**选文**
= = = =
社会主义女性主义认为,男性化与女性化不仅仅以固定的、普遍的生物学特征为基础。他们认为最初的性别构筑自幼年时发生,在人们生活的各个领域里被不断强化。与生物学相比,性别特质终究更是社会学的特性,与其他东西一起关联到组织社会生产活动的支配方式和体系。

从该视角来看,人类通过特定的劳动形态不停地再创造自身,我们看到的男性与女性的差异,实际上正是在社会活动中区分男性和女性的生产活动的组织方式,即劳动的性别分工所产生的社会产物。这种对男性的和女性的特质的认识,成为维持男性支配的重要基础。

资本主义生产样式,不仅被个人自身的劳动过程与产品所排斥,而且通过与其他劳动者的竞争,也会被同僚分立所排斥。因此根据马克思主义的被排斥概念,不参与资本主义的生产关系就不会被排斥。即农民与下人虽被剥削,却不会被排斥。女性也是只有在参与雇佣制劳动的过程中才会被排斥。

然而,社会主义女性主义认为正是“统治权”修正了马克思主义的被排斥概念。按照他们的分析,家长制社会中女性对自身的性别与身体不能做主,对女性作为母亲的妊娠、生产、育儿等条件亦不能做主。因此现代社会中女性的生活在所有层面上被排斥。该排斥是家长制与资本主义结合的现代社会中女性由于其女性身份而受到的性别特征的排斥。

3.异性爱的性别被斥

社会主义女性主义认为女性被排斥的第一缘由是由于异性爱。即不论女性对自己的性别是否关心,也总是在被当做性的对象看待,不论是否是性的状况,总要通过修饰自己的性,以取悦男性的性。在此,女性若不修饰自己的外貌,则被看做无视男性,因此不论是以经济的方式还是社会的方式,那样的女性都会受到惩罚(如难以就业,或者社会关系不好等)。“女性之性”与其说是悦己不如说是悦人。因此,女性是由男性来决定其“性表现”的。

在此,女性的性状况与跟自己的劳动过程或产品分离的劳动者的状况相似。即女性的性表现由男性决定,女性为了吸引男性注意而相互竞争,实际上却被自己的性所隔离。这与工人为了与其他劳动者竞争,而忘记了自己与其他劳动者有着相同的利害关系的道理相同。女性之间性的竞争也是由于她们忘记了相互之间一致的利害关系。

男性统治女性的性的方式使得女性脱离了自己的性。女性作为性对象首先是身体的特征,其次是将其身体的某一部分有魅力地表现出来。女性不把自己身体的各部分作为一个整体合起来看待,而是将身体的个别部分当做性的物化来极端化。现代社会的各种商业手段会将女性的女性表象通过多样的商品广告(腿、眼睛、唇、发、手指等身体部位的强调)来表达,使得人们将身体和人格分离开来看待女性。
= = = =
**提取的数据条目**
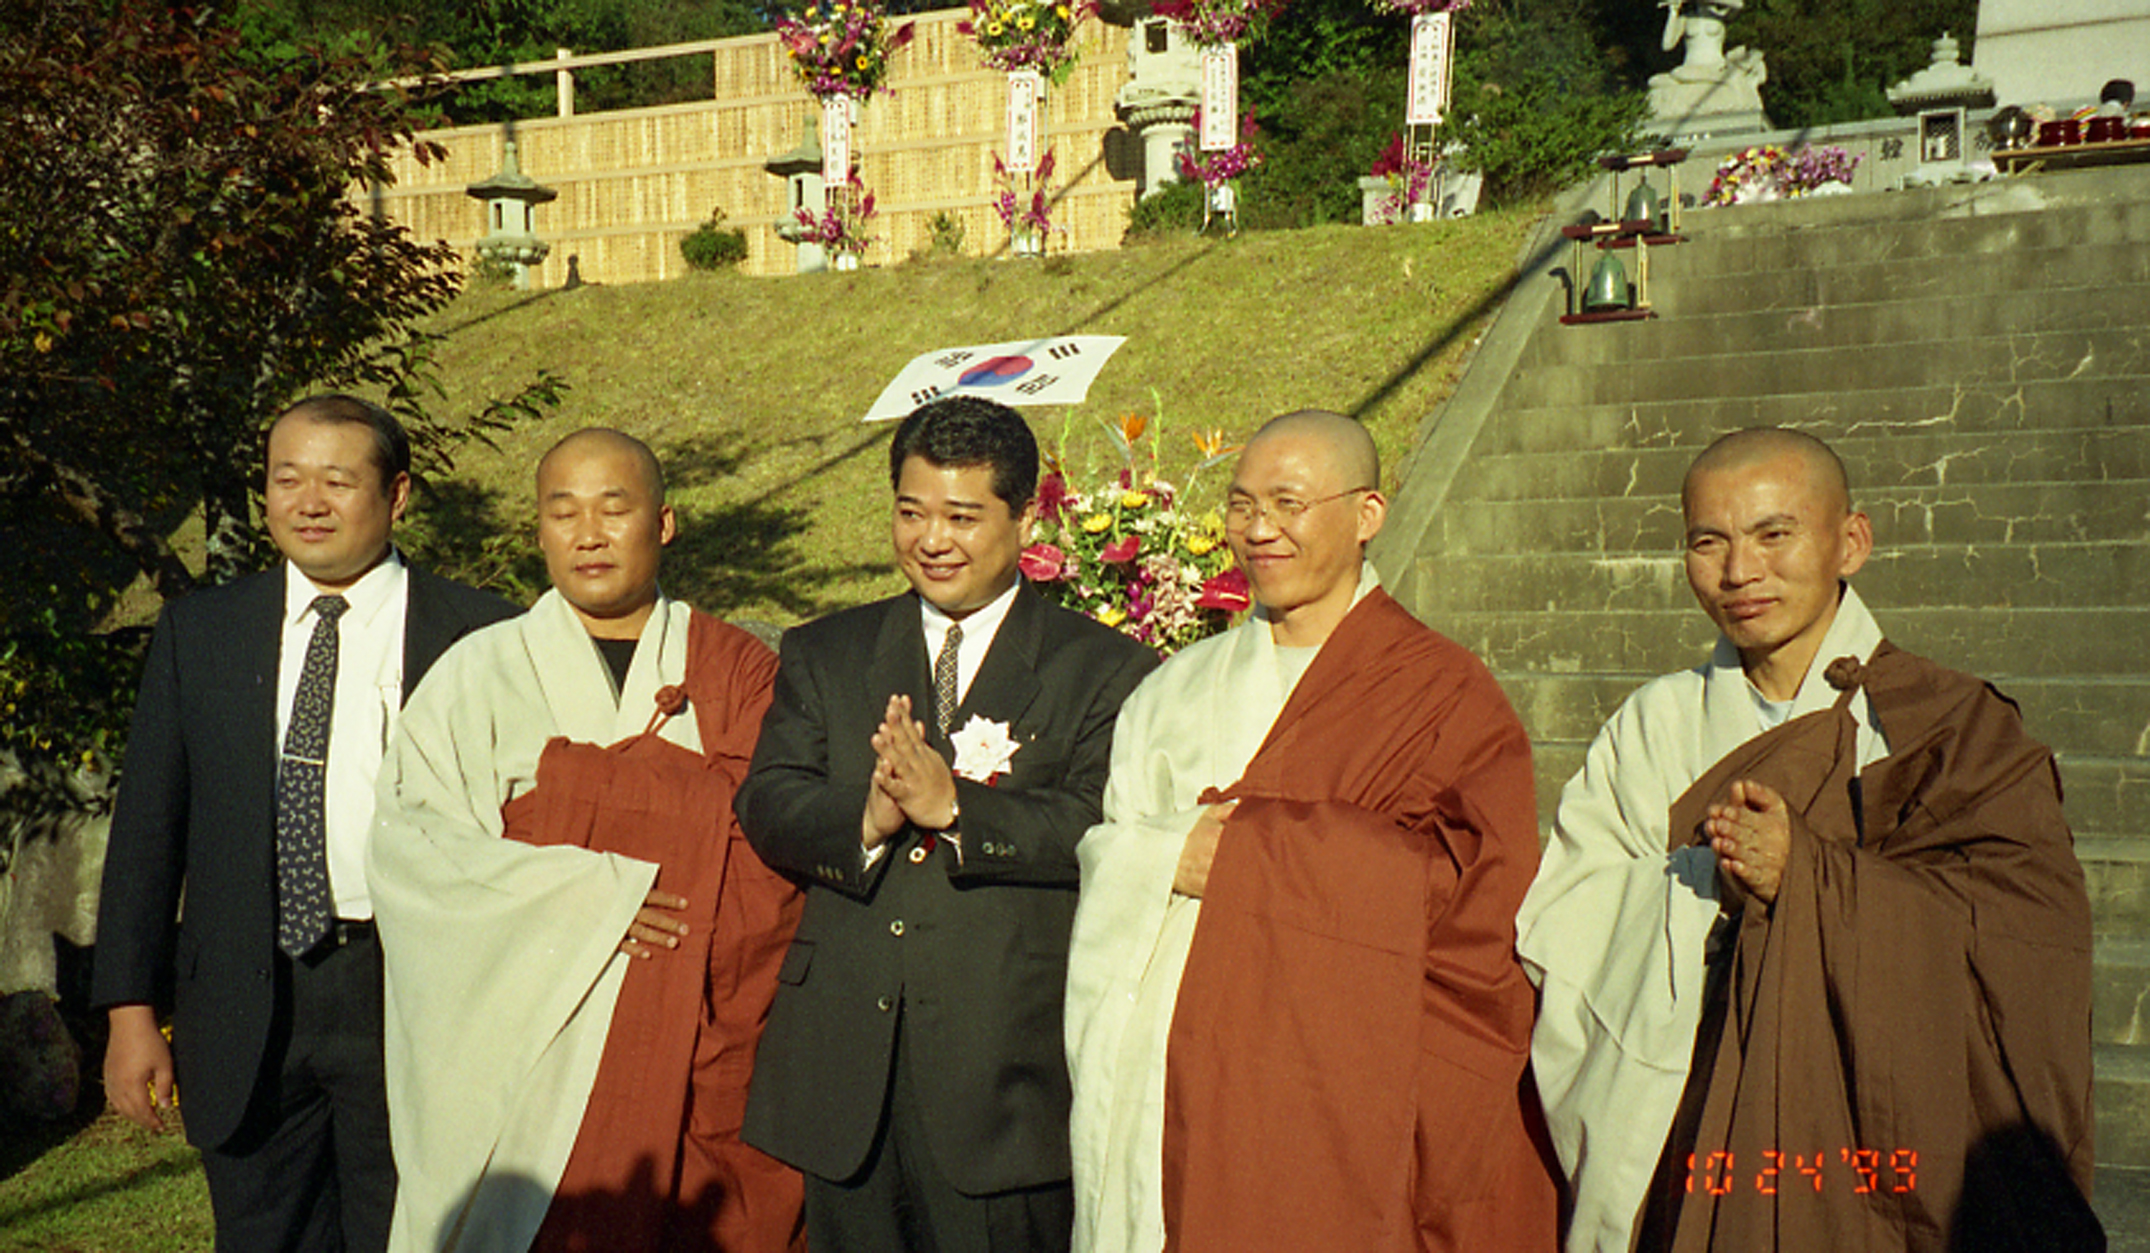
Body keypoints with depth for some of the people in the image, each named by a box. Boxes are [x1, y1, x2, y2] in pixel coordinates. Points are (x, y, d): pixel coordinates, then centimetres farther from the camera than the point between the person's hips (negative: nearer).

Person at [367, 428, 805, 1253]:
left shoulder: (738, 674, 7)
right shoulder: (480, 676, 7)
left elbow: (761, 851, -4)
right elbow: (410, 841, -5)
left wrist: (567, 779, -10)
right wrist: (589, 897, -15)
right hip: (537, 1057, 0)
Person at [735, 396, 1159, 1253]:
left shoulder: (1104, 671, 1)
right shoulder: (824, 654, 13)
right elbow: (766, 809, 1)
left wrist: (957, 808, -23)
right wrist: (865, 820, -18)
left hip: (1003, 1073, -3)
= = = =
**任务要求**
**A)** 在这段关于社会主义女性主义的选文中,女性被排斥的第一缘由是什么?
**B)** 请把这段关于社会主义女性主义的选文中从“从该视角来看,人类通过特定的”开头、一直到“佣制劳动的过程中才会被排斥。”为止的部分原样重抄一遍。

**书面回答**
**A)** 女性被排斥的第一缘由是异性爱。

**B)**
从该视角来看,人类通过特定的劳动形态不停地再创造自身,我们看到的男性与女性的差异,实际上正是在社会活动中区分男性和女性的生产活动的组织方式,即劳动的性别分工所产生的社会产物。这种对男性的和女性的特质的认识,成为维持男性支配的重要基础。

资本主义生产样式,不仅被个人自身的劳动过程与产品所排斥,而且通过与其他劳动者的竞争,也会被同僚分立所排斥。因此根据马克思主义的被排斥概念,不参与资本主义的生产关系就不会被排斥。即农民与下人虽被剥削,却不会被排斥。女性也是只有在参与雇佣制劳动的过程中才会被排斥。